**DIRECTIONS**
How many separate lines of the data contain "least"? Give the count and nothing else.

[Recorded data]
++++++++++

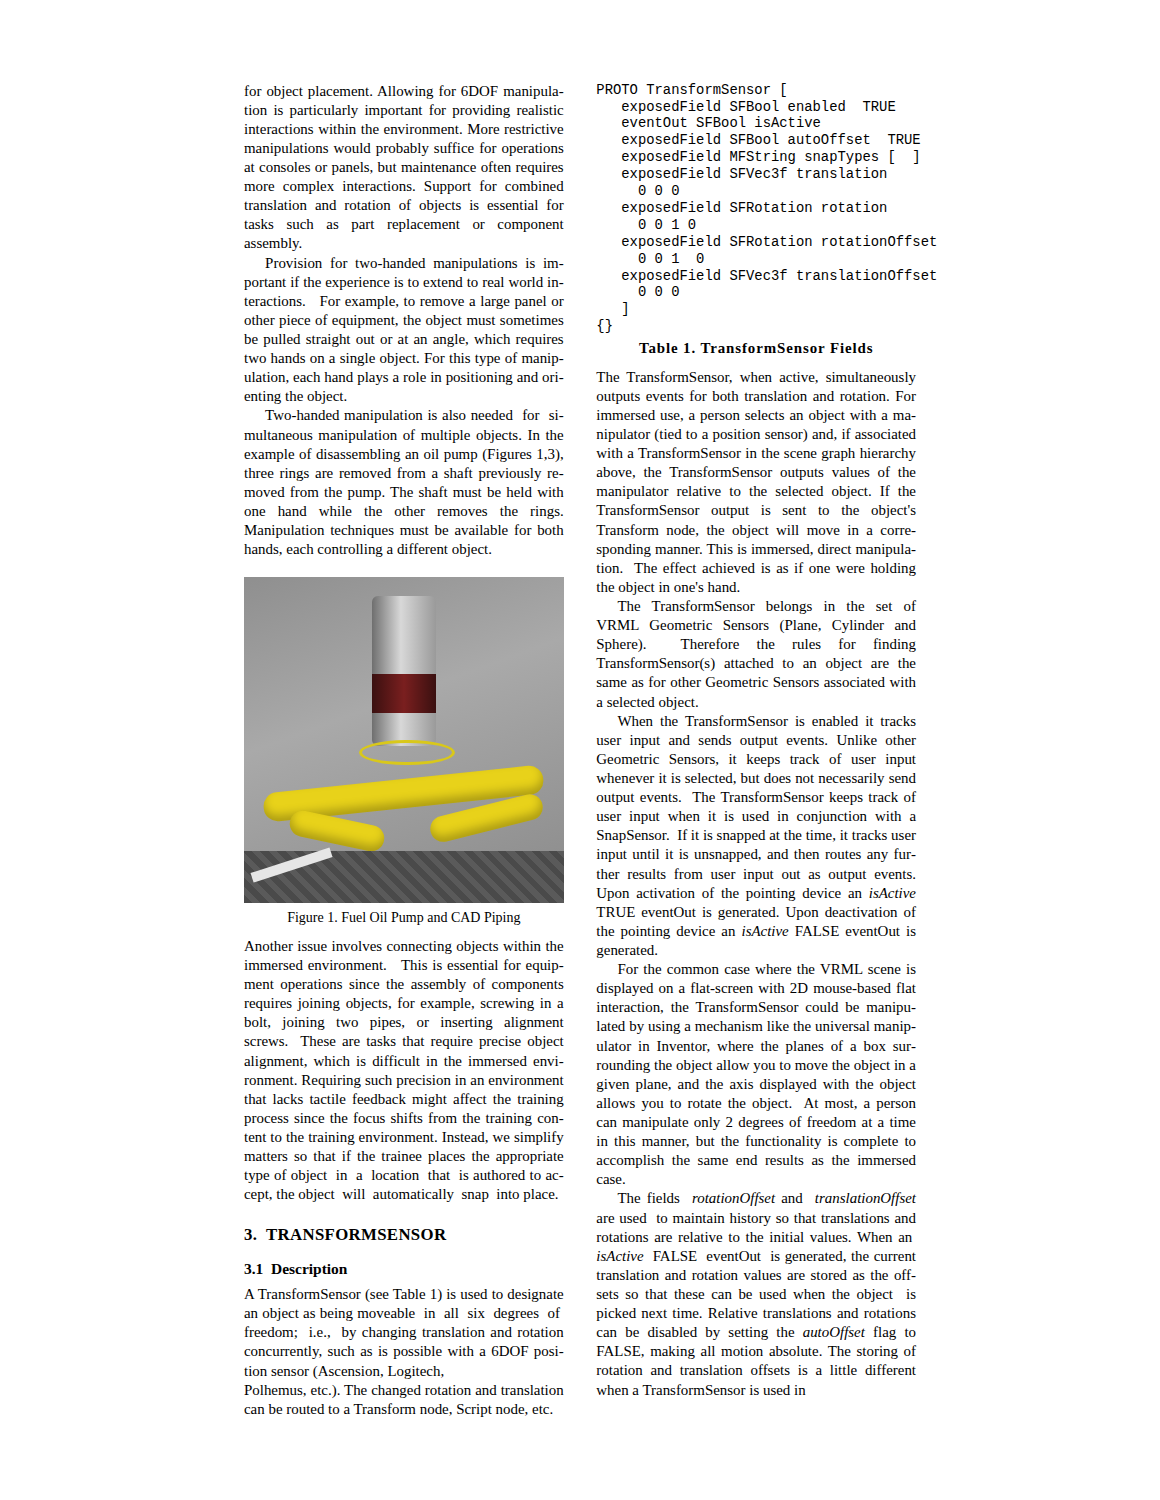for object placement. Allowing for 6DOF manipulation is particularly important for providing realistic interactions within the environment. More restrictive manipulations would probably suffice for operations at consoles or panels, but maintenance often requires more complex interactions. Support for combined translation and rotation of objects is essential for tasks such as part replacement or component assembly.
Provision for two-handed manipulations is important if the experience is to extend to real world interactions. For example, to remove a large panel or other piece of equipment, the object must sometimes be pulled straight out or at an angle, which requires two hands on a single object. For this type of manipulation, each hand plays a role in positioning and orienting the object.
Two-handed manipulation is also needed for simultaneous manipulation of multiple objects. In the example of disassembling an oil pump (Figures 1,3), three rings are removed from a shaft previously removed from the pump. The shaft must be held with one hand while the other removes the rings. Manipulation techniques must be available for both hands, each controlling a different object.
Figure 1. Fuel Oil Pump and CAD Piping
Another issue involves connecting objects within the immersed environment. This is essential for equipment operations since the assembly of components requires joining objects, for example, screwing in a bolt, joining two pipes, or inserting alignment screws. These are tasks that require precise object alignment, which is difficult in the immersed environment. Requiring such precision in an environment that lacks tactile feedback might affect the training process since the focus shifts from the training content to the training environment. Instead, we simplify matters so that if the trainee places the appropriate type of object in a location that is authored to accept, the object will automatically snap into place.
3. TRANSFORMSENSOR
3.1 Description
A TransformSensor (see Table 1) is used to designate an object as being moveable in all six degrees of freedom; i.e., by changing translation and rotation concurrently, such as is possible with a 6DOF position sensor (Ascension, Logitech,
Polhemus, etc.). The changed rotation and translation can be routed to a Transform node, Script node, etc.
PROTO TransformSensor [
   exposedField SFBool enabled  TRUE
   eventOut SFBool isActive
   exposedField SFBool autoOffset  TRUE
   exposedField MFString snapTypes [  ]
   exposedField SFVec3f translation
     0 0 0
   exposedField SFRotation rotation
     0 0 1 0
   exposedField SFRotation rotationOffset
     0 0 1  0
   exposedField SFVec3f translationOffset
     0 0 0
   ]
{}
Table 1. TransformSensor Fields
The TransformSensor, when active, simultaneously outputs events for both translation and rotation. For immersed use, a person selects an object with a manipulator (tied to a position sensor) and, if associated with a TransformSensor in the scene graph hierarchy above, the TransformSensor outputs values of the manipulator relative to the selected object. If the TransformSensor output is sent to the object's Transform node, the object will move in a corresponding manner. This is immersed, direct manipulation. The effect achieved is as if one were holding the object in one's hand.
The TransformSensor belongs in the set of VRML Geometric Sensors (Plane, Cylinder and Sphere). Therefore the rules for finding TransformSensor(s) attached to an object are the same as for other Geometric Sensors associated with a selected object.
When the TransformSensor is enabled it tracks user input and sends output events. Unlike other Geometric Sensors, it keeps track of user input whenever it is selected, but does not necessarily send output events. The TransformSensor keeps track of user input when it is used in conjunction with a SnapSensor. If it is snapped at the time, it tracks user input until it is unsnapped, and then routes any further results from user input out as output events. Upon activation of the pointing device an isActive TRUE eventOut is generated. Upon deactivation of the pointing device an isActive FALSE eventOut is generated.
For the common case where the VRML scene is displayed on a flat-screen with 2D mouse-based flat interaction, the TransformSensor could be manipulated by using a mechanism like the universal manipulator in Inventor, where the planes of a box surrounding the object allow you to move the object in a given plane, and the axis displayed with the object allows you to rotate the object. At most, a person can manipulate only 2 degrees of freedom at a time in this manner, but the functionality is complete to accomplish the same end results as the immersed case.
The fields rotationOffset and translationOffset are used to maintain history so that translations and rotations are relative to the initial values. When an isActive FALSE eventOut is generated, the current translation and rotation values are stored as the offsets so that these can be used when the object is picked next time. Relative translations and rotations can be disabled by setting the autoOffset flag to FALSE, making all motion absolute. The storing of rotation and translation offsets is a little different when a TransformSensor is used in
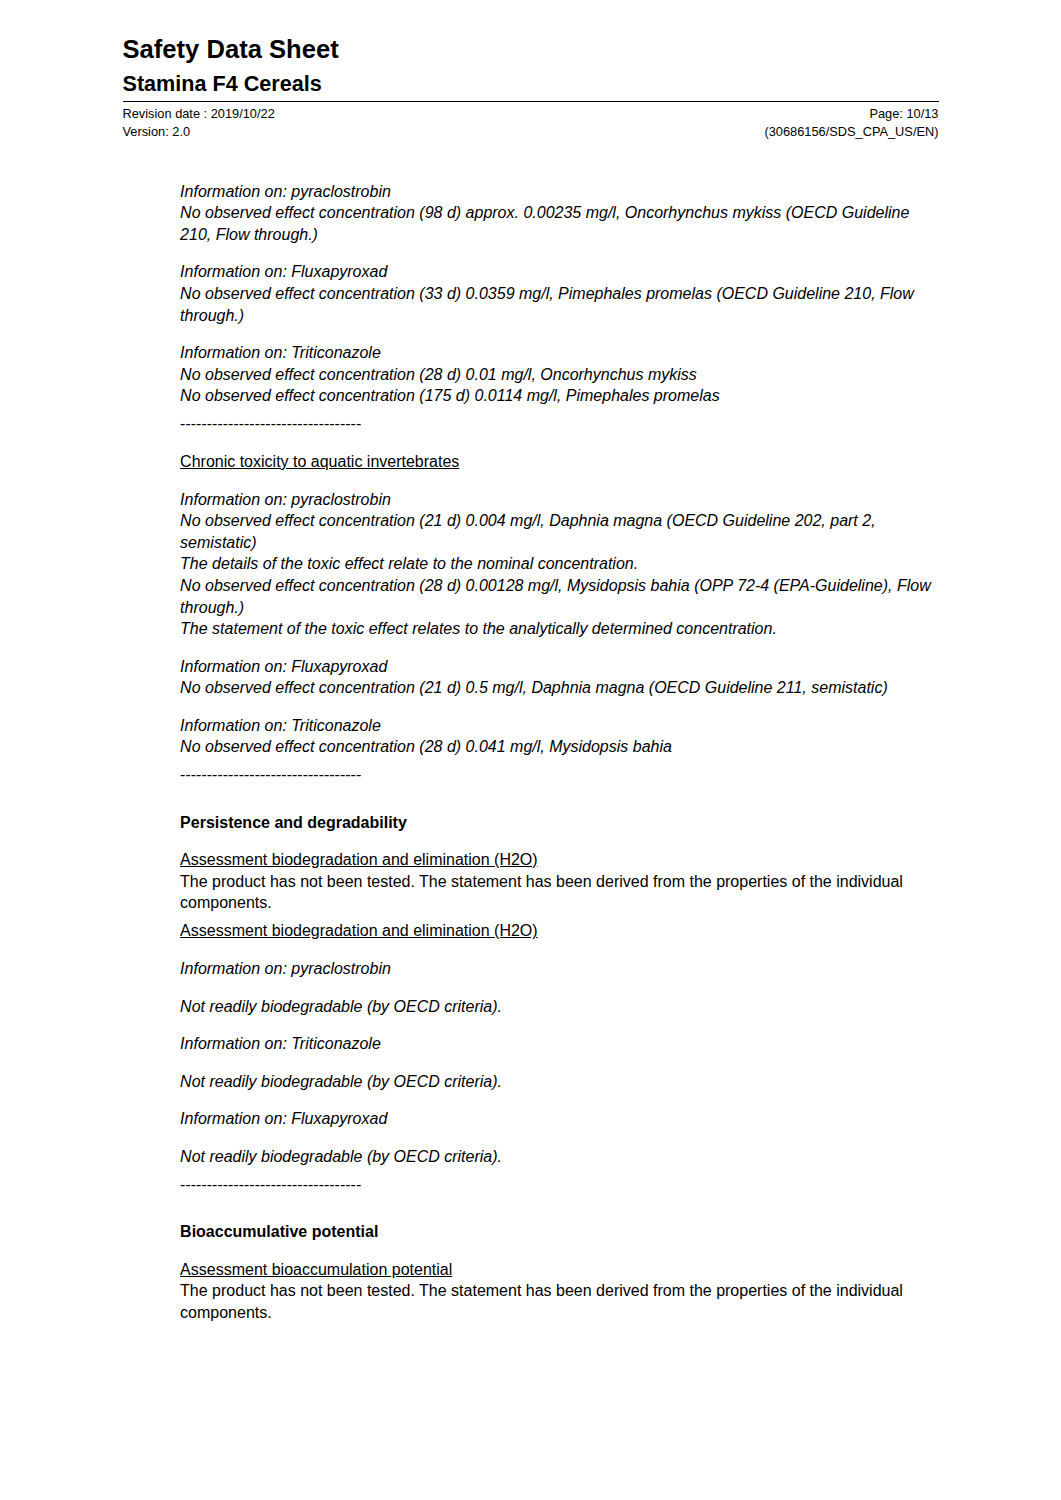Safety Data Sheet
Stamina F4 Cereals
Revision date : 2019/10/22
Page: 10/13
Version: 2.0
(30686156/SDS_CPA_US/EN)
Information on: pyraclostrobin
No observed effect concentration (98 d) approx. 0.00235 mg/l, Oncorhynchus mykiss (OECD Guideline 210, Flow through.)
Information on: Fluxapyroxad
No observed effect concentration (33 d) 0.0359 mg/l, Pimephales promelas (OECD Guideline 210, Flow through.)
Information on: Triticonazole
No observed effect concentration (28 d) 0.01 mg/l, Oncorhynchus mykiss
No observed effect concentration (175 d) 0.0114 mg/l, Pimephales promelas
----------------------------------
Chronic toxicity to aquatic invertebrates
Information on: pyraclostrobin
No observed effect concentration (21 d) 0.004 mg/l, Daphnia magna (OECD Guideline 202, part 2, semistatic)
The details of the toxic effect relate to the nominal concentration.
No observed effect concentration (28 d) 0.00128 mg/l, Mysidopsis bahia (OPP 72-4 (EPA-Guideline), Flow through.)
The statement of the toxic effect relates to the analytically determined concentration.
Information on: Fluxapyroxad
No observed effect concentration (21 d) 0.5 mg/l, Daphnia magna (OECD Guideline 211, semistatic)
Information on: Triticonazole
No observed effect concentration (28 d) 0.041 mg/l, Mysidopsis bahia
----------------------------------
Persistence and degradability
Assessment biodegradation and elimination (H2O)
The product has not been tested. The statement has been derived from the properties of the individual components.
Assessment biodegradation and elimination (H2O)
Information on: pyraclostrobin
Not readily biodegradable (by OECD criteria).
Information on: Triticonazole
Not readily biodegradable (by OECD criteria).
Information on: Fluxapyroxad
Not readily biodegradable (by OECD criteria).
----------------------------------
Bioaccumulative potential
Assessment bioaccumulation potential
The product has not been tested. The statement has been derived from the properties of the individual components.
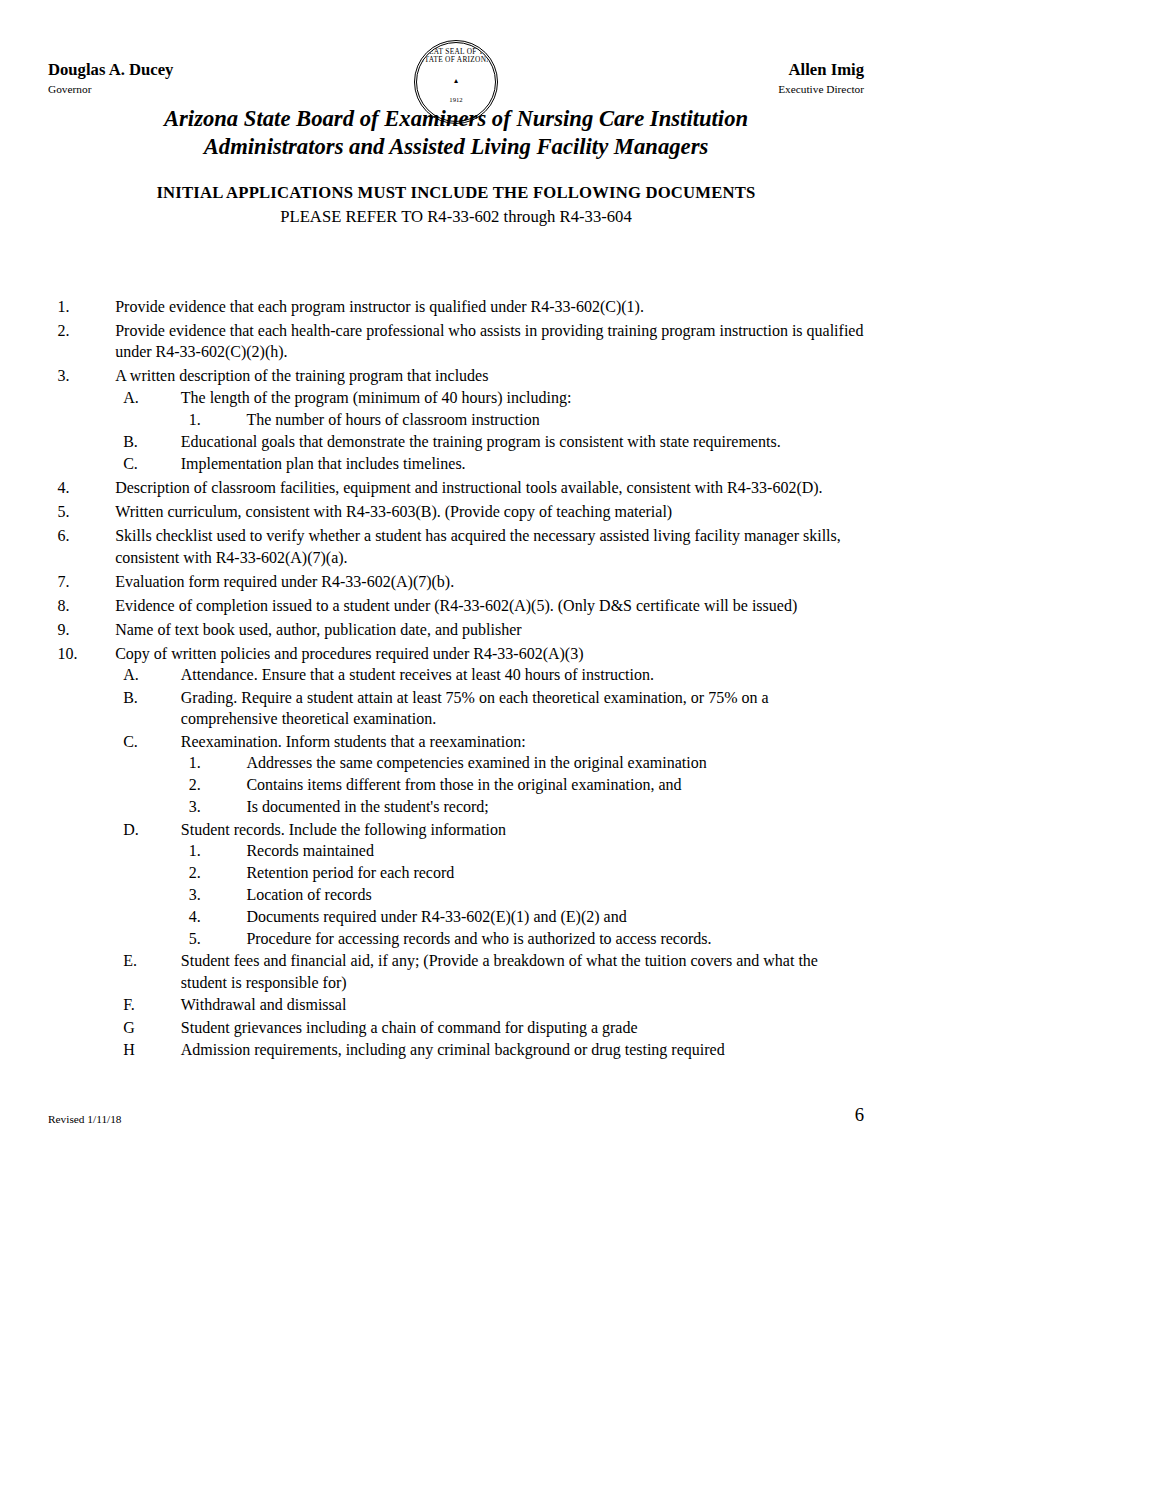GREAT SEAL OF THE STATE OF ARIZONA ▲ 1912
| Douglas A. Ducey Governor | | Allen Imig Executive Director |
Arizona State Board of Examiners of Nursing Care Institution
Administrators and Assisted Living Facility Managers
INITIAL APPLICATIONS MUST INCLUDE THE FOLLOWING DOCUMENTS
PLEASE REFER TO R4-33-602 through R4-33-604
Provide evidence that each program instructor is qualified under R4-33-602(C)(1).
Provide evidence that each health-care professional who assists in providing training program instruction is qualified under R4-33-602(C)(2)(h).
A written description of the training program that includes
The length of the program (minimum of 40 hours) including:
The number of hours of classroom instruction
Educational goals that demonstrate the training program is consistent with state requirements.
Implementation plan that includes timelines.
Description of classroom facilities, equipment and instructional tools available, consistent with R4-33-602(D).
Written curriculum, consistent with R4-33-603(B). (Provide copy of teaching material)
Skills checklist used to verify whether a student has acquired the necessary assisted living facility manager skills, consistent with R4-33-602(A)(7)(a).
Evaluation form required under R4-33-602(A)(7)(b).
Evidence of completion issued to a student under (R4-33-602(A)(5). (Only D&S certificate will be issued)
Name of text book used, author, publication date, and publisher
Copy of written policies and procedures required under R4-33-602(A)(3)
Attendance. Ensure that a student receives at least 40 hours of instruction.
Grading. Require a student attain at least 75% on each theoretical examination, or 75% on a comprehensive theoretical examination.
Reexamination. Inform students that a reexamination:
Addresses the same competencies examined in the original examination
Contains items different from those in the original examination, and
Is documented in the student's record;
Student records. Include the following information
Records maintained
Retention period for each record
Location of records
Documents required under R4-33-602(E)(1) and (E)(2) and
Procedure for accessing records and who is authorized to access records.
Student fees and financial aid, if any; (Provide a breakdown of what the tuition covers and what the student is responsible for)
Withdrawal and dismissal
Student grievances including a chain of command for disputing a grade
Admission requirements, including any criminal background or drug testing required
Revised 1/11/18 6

++++++++++

**RESULT**
2